# DOCUMENT TEXT start
Another Regression Discontinuity Disaster and what can we learn from it

As the above image from Diana Senechal illustrates, a lot can happen near a discontinuity boundary.

Here’s a more disturbing picture, which comes from a recent research article, “The Bright Side of Unionization: The Case of Stock Price Crash Risk,” by Jeong-Bon Kim, Eliza Xia Zhang, and Kai Zhong:

which I learned about from the following email:

On Jun 18, 2019, at 11:29 AM, ** wrote:

Hi Professor Gelman,

This paper is making the rounds on social media:

Look at the RDD in Figure 3 [the above two graphs]. It strikes me as pretty weak and reminds me a lot of your earlier posts on the China air pollution paper. Might be worth blogging about?

If you do, please don’t cite this email or my email address in your blog post, as I would prefer to remain anonymous.

Thank you,

This anonymity thing comes up pretty often—it seems that there’s a lot of fear regarding the consequences of criticizing published research.

Anyway, yeah this is bad news. The discontinuity at the boundary looks big and negative, in large part because the fitted curves have a large positive slope in that region, which in turn seems to be driven by action on the boundary of the graph which is essentially irrelevant to the causal question being asked.

It’s indeed reminiscent of this notorious example from a few years ago:

Screen Shot 2013-08-03 at 4.23.29 PM

And, as before, it’s stunning not just that the researchers made this mistake—after all, statistics is hard, and we all make mistakes—but that they could put a graph like the ones above directly into their paper and not realize the problem.

This is not a case of the chef burning the steak and burying it in a thick sauce. It’s more like the chef taking the burnt slab of meat and serving it with pride—not noticing its inedibility because . . . the recipe was faithfully applied!

What happened?

Bertrand Russell has this great quote, “This is one of those views which are so absurd that only very learned men could possibly adopt them.” On the other hand, there’s this from George Orwell: “To see what is in front of one’s nose needs a constant struggle.”

The point is that the above graphs are obviously ridiculous—but all these researchers and journal editors didn’t see the problem. They’d been trained to think that if they followed certain statistical methods blindly, all would be fine. It’s that all-too-common attitude that causal identification plus statistical significance equals discovery and truth. Not realizing that both causal identification and statistical significance rely on lots of assumptions.
# DOCUMENT TEXT end
# DATA SUPPLIED start
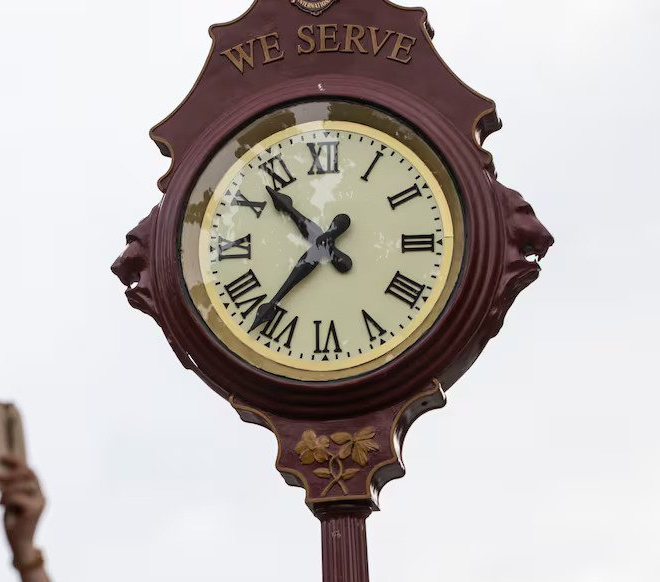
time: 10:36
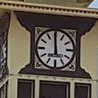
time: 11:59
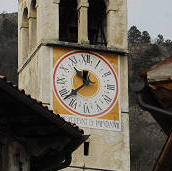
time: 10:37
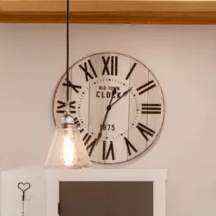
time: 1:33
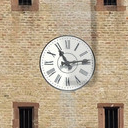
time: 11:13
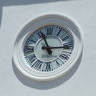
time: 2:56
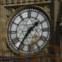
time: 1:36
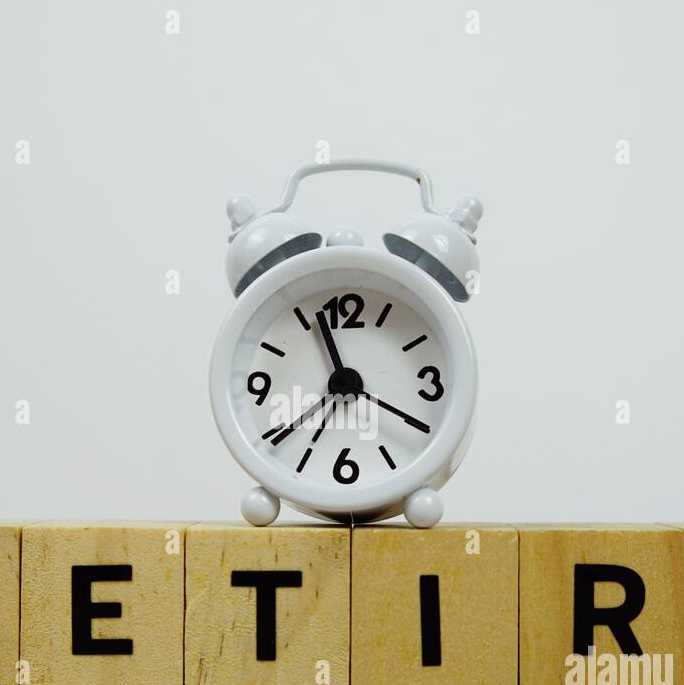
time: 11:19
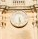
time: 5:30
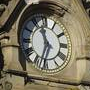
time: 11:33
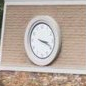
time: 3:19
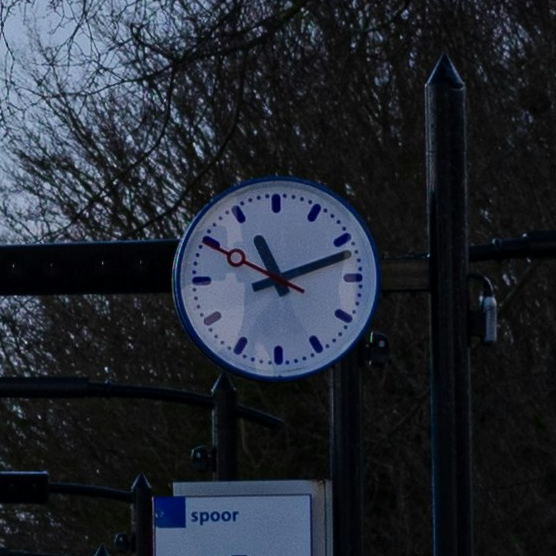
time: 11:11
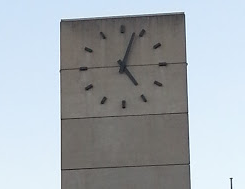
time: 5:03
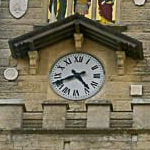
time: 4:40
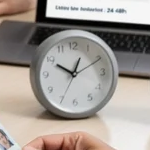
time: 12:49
# DATA SUPPLIED end
# DATA SUPPLIED start
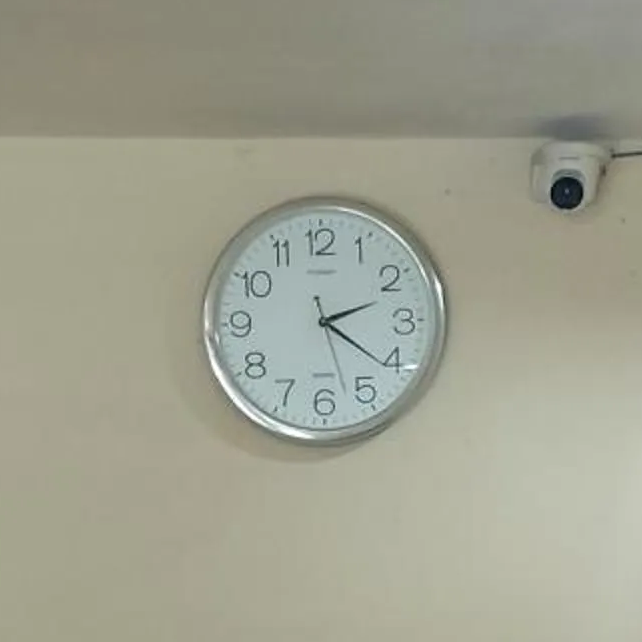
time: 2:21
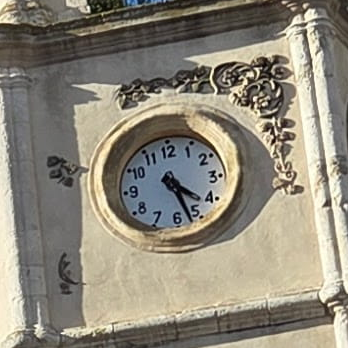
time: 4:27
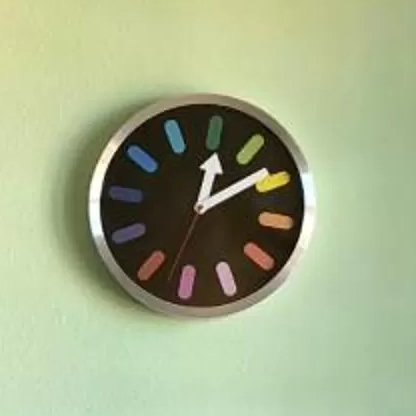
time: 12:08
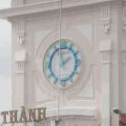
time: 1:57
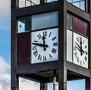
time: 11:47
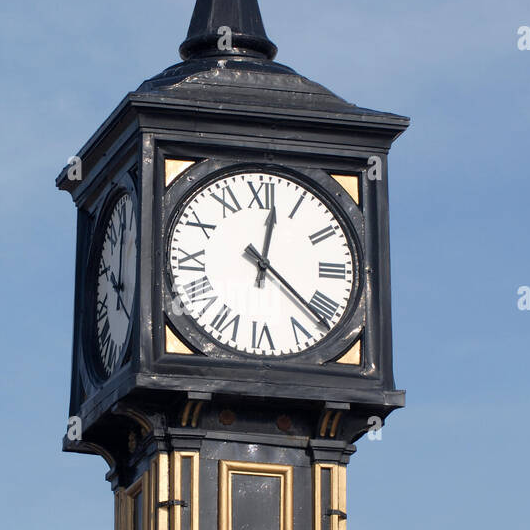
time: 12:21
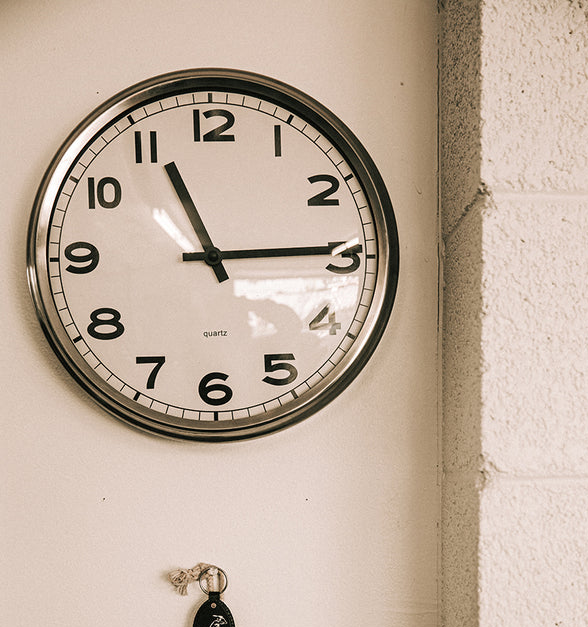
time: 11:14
# DATA SUPPLIED end
**SET PROBLEM:** In the regression discontinuity post, which figure of the unionization paper does the emailer ask the reader to look at?

**SOLUTION TO THIS PROBLEM:** Figure 3.